The Ostiaks and the Yakouts are established in the northernmost districts of Siberia, from the Oural Mountains to Kamtschatka. I borrow from a Polish lady, Madame Felinska, long exiled in Siberia, some curious details relative to the Ostiaks, whom, during her banishment, she had numerous opportunities of studying. Seeking one day a pathway through a wood, she encountered a couple of Ostiaks on the point of performing their religious duties. These consist in placing themselves before a tree—a larch in preference—in the wildest and densest part of the forest, and there executing a series of epileptic contortions. Such pagan demonstrations are forbidden them, says Madame Felinska; but, despite the Christianity which they have professed to accept, they are and will remain pagans.

Nearly every Ostiak carries about his person a rude image of the divinities which he adores under the name of Schaïtan; but this does not prevent him from wearing on his breast a small copper crucifix.
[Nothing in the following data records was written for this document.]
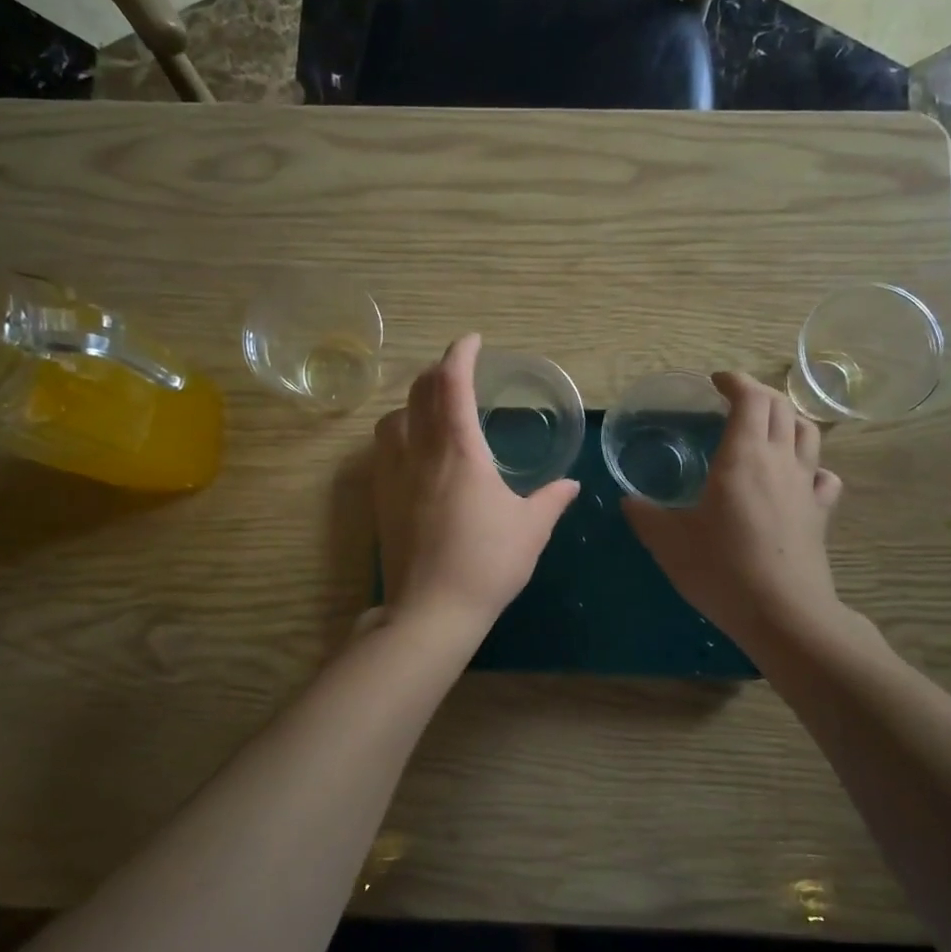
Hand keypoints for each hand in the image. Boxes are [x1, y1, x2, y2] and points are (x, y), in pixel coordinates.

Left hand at [373, 334, 579, 639]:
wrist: (431, 610)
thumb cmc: (487, 564)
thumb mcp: (530, 529)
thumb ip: (550, 500)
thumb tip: (570, 485)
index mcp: (460, 451)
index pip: (453, 384)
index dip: (461, 354)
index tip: (472, 341)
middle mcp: (421, 452)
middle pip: (419, 392)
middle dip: (437, 371)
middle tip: (458, 371)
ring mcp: (394, 474)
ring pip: (393, 417)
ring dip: (412, 401)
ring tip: (432, 409)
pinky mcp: (380, 498)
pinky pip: (383, 448)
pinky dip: (398, 432)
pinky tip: (413, 450)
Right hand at [622, 372, 843, 648]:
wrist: (783, 614)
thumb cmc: (721, 569)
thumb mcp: (669, 542)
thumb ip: (645, 515)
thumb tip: (629, 501)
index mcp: (743, 456)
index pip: (750, 398)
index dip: (735, 381)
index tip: (716, 381)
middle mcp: (779, 460)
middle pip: (781, 407)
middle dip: (758, 394)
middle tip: (734, 400)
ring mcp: (806, 486)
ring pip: (808, 433)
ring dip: (787, 419)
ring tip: (767, 426)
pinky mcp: (820, 513)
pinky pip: (823, 475)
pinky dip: (810, 464)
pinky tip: (797, 476)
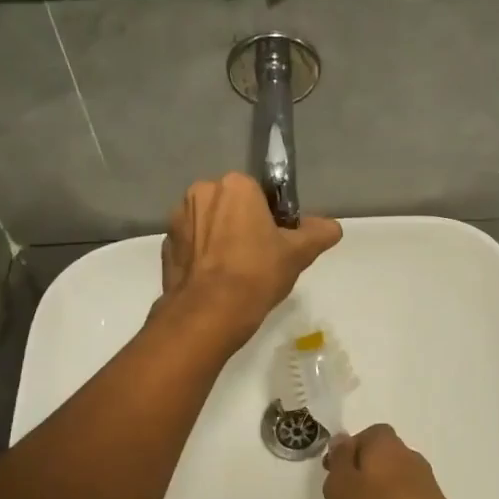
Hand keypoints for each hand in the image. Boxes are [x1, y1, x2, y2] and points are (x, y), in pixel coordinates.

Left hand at [158, 173, 341, 343]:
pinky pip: (191, 245)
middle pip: (231, 206)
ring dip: (220, 240)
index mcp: (235, 185)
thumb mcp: (298, 254)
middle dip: (242, 225)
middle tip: (259, 259)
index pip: (259, 194)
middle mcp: (201, 192)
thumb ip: (318, 234)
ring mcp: (178, 219)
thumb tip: (333, 228)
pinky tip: (215, 281)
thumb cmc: (257, 274)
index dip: (271, 218)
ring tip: (235, 274)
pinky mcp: (165, 246)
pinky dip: (202, 257)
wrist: (208, 314)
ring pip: (209, 224)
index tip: (277, 243)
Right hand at [322, 425, 486, 498]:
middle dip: (364, 473)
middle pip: (382, 456)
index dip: (350, 451)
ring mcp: (426, 481)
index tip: (335, 475)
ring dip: (380, 493)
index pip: (367, 434)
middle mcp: (408, 455)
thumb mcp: (342, 486)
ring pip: (395, 479)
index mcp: (385, 443)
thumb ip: (339, 460)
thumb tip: (342, 439)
The Schaïtan represents the human figure, carved in wood, or, rather, cut out of a small fragment of wood. It is of different sizes, according to the price and the various uses for which it is intended: if for carrying on the person, it is small; images for decorating the hut are much larger; but in every case the god is clothed in seven pearl-embroidered chemises, and suspended to the neck by a chaplet of silver coins. The wooden deity occupies the place of honour in the huts and cottages, and before commencing a repast, they take care to offer him the daintiest morsel, smearing his lips with fish or raw game; when this sacred duty is performed, they eat in contentment.

The priests of the Ostiaks are called Scha-mans; they enjoy immense influence, which they employ in furtherance of the basest superstition and in promotion of their own personal interest. Ambition and egotism dispense with knowledge and science in order to corrupt mankind.